* Exercise set:
(a) In the Copilot post, why does the author say the team should run its processes in Teams and channels rather than in private chats? Answer in one to three sentences.
(b) According to the Copilot post, how long did it take for the Copilot license to be activated?
(c) Continue the Copilot post after its last sentence.
BEGIN Text
Soo, you got access to Copilot, now what? Here are some best practices

Since Copilot got announced, I have been investigating what it means to be Copilot ready. There are three main topics when working towards Copilot ready, and we address all of them in our upcoming conference, https://m365revival.com/ February 15th in Oslo.

Today, my team and I got access to Copilot in our production tenant. What I know is that everyone is testing this out now, so what did I communicate to them? I focused on informing about access, setting expectations of what they could accomplish, and created a routine to gather lessons learned in a live loop component. Read what I posted and maybe you can use parts of this for when you are communicating to your pilot group. This is the Teams thread I started for my pilot group

Here is what I posted

We have purchased and assigned the Copilot for Microsoft 365 license, and we are waiting for it to be activated through group based licensing. It would be useful to measure how long it takes, so we can inform our customers as well. (Took around 15 minutes)

We should document good practice prompts in the loop component later in this post, here is the link Copilot Prompt Engineering

Here are some key points to consider and document as we use Copilot and gain experience for our customers:

  • Copilot chat in Teams can access data from Graph and you can ask about your calendar, emails, chats, conversations and files
    • Go to your app menu in Teams, search for Copilot and add the Copilot (new) app not M365 Chat
  • Copilot in Word, Excel, PowerPoint needs to be fed documents, but we should use links to documents in OneDrive and SharePoint
    • Copilot showed up in web versions quickly, but after a day, a sign out of Office and back in again Copilot showed up in PC clients too
  • Copilot in Office, OneNote and Loop only works with the current document and general knowledge
    • In Loop, insert new content and Copilot should be the first choice
    • Copilot in OneNote can be found in ribbon, appeared after Office client sign out and sign in
  • Copilot requires the new Outlook, but not the new Teams which means it works on Teams mobile
  • We have turned on Copilot in Teams meetings so that you don’t need to start transcript to use copilot in Teams meetings, we have turned on transcript in Teams calls so that you can use Copilot in 1:1 calls
    • For now we see that turning on transcript is a requirement, we will see when the news announced at Ignite takes effect
  • We can use Copilot studio to explore other sources, such as our accounting application

I think we are ready to use Copilot, but we need to follow some important rules:

  • We should run all our processes in Teams and channels, not in private chats, because our colleagues cannot see our chats. This way, we can ask Copilot about the status of a project and get a summary of the documents we have worked on, because we work out loud
  • We store our documents in SharePoint
  • The way we have built our Teams and sites, there should be no oversharing, but if there are any sites we should exclude, let me know
  • I am confident we have not shared anything we should not have shared, and that only the right people have access to Teams and channels

Do you have any other suggestions or questions on what we should focus on?
END Text
BEGIN Supplied information
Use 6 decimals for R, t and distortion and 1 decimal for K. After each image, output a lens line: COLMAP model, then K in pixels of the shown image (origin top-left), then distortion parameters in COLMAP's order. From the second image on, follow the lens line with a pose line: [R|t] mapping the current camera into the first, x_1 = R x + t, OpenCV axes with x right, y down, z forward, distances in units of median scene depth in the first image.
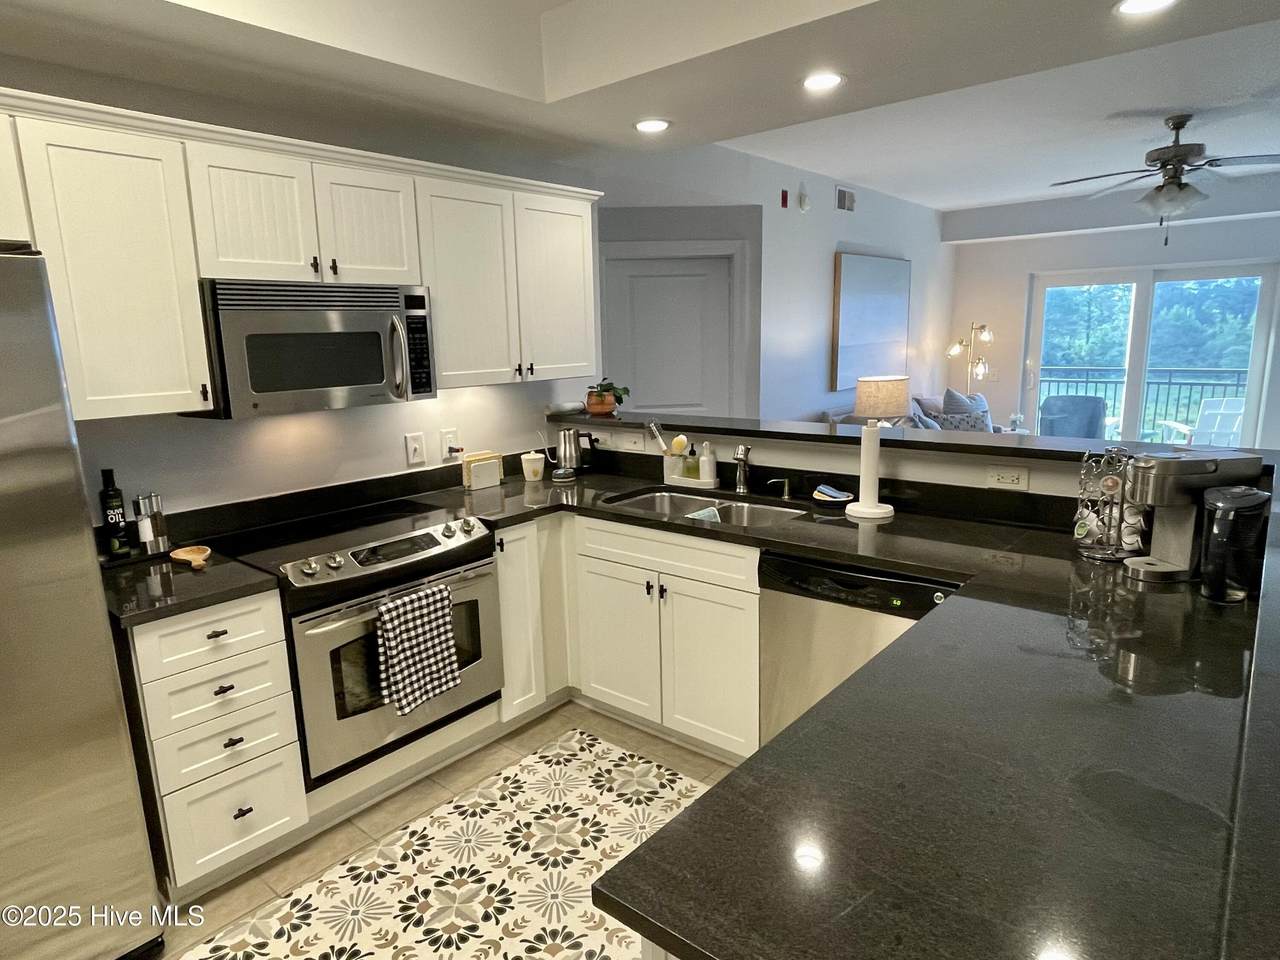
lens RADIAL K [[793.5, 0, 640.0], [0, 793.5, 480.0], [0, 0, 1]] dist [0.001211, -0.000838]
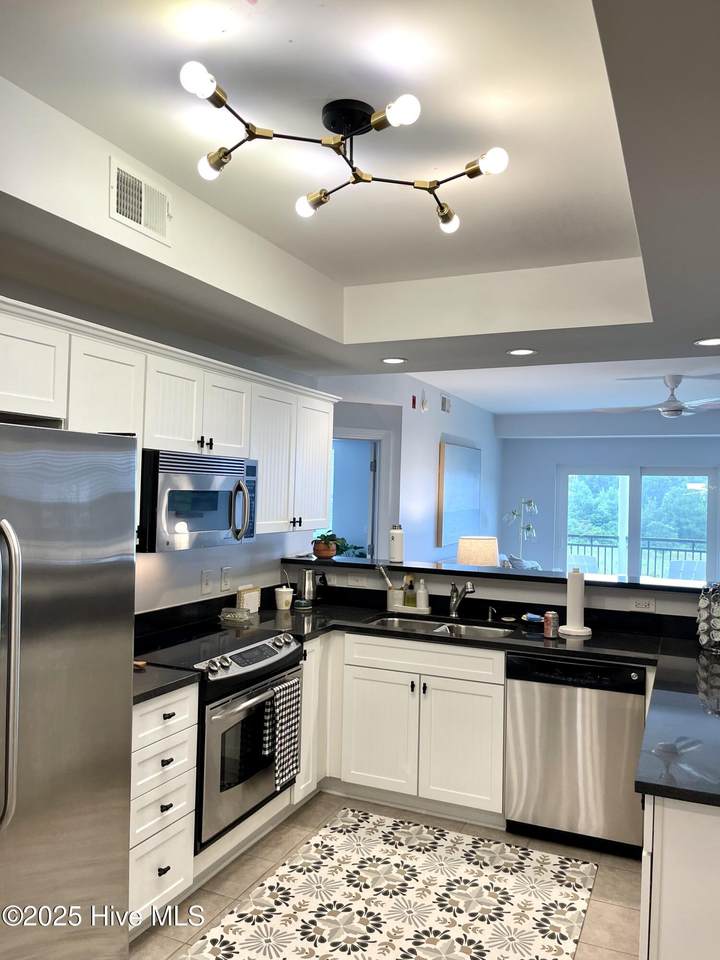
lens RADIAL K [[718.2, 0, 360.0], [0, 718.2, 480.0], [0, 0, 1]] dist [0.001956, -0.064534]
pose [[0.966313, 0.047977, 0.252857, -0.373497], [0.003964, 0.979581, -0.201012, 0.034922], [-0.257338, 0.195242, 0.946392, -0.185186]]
END Supplied information
* Responses per task:
(a) Colleagues cannot see each other's private chats. By working in Teams and channels, the team works out loud, so they can ask Copilot about a project's status and get a summary of the documents they have worked on.

(b) Around 15 minutes.

(c)
While I wrote this post, Copilot got activated and this post is rewritten by copilot based on my post 

In an ideal situation, how would I drive a Copilot project?

  1. Use my Digital Wellbeing Teams culture module to communicate how to drive internal processes and communication. Short version, use Teams channels, not chat and not internal emails.
  2. Create a prompt success case that everyone gets to try when they get access to Copilot, such as a document they can create in Word, then create a PowerPoint based on the Word document, then add design elements. Have a conversation in Excel and use Copilot in Teams to have a conversation about your projects. This helps people to understand what they can accomplish with Copilot.
  3. Use Copilot Labs to share best practice Copilot Prompts and teach users how to talk to Copilot like try to do one thing with each command.
  4. Measure success using Microsoft 365 Productivity score to get information about that users are USING Copilot.
  5. Measure success by investing in Viva Insights Premium to get HOW users are using Copilot as far down as on departmental level. Which department are succeeding, which department has more potential, how much are they using it and how are they using it. Do we see other productivity gains such as fewer meetings, more dialogue in Teams or other behavioral changes. Viva Insights can measure this.
  6. Use Viva Glint and Pulse to get the subjective experience with Copilot with weekly, monthly and quarterly feedbacks from employees. How are they succeeding, capture success cases, get feedback on what they need more information about.
  7. Make sure data quality and data security is taken care of, you can exclude SharePoint sites from being discovered by Copilot. Use Sensitivity Labels to classify your documents.

The thing is, that these topics are not new, we have been talking about them for the past 10 years, but now all of a sudden, they are more relevant than ever. Is Copilot success a competitive advantage? I think so, and the clock is ticking for getting there. What if your colleagues in other companies are succeeding, becoming more effective and exponentially work smarter than you and your team? What are the consequences, do you dare to get left behind?